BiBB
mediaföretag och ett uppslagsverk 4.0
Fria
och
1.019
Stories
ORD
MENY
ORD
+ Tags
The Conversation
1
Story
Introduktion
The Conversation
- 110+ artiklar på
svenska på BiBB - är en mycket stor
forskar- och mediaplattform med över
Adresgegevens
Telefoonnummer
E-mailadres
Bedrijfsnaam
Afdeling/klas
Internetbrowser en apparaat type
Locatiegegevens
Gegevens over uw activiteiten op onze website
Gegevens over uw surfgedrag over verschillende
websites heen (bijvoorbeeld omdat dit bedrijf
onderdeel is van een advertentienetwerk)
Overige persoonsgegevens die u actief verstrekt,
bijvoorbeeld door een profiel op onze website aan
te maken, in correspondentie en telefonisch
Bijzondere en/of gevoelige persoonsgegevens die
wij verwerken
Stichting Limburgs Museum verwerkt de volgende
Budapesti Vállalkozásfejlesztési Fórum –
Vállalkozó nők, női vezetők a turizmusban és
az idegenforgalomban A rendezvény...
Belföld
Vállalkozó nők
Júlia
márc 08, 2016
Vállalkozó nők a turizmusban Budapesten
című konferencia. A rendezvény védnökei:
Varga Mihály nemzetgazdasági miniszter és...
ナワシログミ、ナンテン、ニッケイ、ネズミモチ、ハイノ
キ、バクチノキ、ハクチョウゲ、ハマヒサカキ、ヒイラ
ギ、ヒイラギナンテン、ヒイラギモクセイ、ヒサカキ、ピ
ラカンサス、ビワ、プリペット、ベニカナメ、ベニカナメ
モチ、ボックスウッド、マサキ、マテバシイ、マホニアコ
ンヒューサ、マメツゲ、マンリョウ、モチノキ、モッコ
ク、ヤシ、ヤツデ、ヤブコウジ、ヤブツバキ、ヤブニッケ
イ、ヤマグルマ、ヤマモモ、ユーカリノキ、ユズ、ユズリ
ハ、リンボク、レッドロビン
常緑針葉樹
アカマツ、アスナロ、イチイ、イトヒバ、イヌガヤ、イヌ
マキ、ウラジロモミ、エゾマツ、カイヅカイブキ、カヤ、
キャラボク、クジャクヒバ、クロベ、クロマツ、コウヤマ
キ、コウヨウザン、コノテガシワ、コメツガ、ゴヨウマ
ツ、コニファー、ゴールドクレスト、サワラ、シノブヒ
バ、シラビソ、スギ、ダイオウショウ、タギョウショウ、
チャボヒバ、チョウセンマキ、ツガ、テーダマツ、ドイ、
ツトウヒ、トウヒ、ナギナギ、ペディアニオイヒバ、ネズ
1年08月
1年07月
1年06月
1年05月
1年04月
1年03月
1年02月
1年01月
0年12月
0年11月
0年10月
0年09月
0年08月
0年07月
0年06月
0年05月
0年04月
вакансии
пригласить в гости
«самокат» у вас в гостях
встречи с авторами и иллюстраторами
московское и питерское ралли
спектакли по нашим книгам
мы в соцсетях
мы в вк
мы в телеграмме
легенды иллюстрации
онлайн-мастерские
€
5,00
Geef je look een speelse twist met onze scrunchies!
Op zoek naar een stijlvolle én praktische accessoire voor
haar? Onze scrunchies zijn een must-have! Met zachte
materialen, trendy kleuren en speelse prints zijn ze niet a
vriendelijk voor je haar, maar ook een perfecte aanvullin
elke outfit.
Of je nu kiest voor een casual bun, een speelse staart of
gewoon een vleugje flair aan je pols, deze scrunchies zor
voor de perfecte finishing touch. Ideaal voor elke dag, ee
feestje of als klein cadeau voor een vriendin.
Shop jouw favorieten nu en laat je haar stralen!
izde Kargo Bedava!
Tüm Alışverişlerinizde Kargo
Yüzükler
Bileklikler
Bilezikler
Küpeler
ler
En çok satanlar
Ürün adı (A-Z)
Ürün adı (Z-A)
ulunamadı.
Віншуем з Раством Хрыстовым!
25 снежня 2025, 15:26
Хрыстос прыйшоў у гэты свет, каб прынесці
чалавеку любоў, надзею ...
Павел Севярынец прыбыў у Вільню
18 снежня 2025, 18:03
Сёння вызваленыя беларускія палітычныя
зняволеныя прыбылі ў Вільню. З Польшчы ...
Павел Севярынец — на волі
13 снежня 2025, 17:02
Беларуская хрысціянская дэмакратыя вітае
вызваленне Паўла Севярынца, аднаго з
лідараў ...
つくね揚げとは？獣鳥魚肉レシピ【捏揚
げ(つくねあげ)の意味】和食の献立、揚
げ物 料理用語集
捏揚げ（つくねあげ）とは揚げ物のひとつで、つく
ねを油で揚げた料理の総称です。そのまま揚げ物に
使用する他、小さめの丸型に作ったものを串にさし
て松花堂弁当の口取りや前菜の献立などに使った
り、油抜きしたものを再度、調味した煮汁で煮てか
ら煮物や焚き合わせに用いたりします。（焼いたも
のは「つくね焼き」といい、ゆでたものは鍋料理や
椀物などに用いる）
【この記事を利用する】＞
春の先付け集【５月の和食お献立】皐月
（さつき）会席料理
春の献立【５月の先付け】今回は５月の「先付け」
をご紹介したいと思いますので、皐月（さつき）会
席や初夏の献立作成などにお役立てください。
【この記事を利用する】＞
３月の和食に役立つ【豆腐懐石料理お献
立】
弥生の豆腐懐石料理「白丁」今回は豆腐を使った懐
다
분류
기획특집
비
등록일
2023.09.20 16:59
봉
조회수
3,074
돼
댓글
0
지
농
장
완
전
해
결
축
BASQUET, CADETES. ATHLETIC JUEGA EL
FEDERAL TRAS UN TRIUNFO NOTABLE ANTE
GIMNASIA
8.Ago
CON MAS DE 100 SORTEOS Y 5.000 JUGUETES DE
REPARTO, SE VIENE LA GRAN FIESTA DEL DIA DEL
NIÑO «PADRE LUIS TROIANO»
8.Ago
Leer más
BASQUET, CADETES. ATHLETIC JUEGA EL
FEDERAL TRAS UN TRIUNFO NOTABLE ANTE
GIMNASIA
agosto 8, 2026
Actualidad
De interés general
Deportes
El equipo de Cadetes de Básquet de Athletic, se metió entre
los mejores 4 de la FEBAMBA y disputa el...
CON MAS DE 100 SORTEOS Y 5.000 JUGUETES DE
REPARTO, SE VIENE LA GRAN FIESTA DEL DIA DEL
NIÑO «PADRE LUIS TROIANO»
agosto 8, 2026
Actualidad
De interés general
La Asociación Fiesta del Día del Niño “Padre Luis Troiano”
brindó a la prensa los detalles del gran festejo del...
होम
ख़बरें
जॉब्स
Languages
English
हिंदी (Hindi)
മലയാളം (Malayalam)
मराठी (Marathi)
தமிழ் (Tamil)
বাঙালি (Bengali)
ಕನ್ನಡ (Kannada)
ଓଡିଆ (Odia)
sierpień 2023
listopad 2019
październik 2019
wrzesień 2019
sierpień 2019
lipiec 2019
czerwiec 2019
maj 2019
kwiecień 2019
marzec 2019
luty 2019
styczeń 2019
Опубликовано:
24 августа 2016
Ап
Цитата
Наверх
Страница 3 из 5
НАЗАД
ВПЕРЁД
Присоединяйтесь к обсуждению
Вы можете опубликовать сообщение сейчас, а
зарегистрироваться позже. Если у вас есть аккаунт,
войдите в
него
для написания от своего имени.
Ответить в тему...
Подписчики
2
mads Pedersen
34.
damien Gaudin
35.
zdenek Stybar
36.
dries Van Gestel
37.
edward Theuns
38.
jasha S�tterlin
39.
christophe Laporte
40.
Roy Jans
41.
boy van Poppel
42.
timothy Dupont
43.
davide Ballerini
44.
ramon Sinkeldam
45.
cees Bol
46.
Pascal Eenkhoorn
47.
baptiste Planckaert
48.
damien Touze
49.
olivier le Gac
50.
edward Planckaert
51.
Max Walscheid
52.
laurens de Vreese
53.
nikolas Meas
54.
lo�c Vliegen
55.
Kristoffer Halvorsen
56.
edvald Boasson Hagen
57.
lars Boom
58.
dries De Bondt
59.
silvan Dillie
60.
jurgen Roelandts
★ ★ ★ ★ ★ ★ ★
◆ OBJECTIF
Recopiez mot pour mot le matériel, de son tout début jusqu'à la ligne qui contient « Adresgegevens », celle-ci comprise.

◆ VOTRE RÉPONSE
BiBB
mediaföretag och ett uppslagsverk 4.0
Fria
och
1.019
Stories
ORD
MENY
ORD
+ Tags
The Conversation
1
Story
Introduktion
The Conversation
- 110+ artiklar på
svenska på BiBB - är en mycket stor
forskar- och mediaplattform med över
Adresgegevens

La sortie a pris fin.